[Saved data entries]
•••
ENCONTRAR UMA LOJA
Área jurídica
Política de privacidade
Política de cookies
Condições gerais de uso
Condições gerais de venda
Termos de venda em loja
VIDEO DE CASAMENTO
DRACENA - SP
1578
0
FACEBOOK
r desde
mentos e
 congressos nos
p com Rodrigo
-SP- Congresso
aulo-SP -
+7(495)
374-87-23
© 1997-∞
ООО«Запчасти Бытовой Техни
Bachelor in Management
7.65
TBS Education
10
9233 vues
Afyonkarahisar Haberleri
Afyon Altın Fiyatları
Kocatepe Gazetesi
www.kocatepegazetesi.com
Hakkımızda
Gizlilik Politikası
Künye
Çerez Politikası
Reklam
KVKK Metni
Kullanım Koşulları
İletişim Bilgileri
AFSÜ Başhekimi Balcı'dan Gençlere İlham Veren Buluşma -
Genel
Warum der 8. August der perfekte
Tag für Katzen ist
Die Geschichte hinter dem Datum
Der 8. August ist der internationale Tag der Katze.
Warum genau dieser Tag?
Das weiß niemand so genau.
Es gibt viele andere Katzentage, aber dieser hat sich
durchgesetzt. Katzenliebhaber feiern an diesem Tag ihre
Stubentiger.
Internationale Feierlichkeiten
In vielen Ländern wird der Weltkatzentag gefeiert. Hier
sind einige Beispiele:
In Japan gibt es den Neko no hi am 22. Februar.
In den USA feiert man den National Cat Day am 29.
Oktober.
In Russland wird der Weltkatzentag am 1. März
•••
*Problem description*
Reproduce exactly the entries above, limited to the lines from the one with "Kocatepe Gazetesi" through the one with "Die Geschichte hinter dem Datum", both included.

*Output for this exercise*
Kocatepe Gazetesi
www.kocatepegazetesi.com
Hakkımızda
Gizlilik Politikası
Künye
Çerez Politikası
Reklam
KVKK Metni
Kullanım Koşulları
İletişim Bilgileri
AFSÜ Başhekimi Balcı'dan Gençlere İlham Veren Buluşma -
Genel
Warum der 8. August der perfekte
Tag für Katzen ist
Die Geschichte hinter dem Datum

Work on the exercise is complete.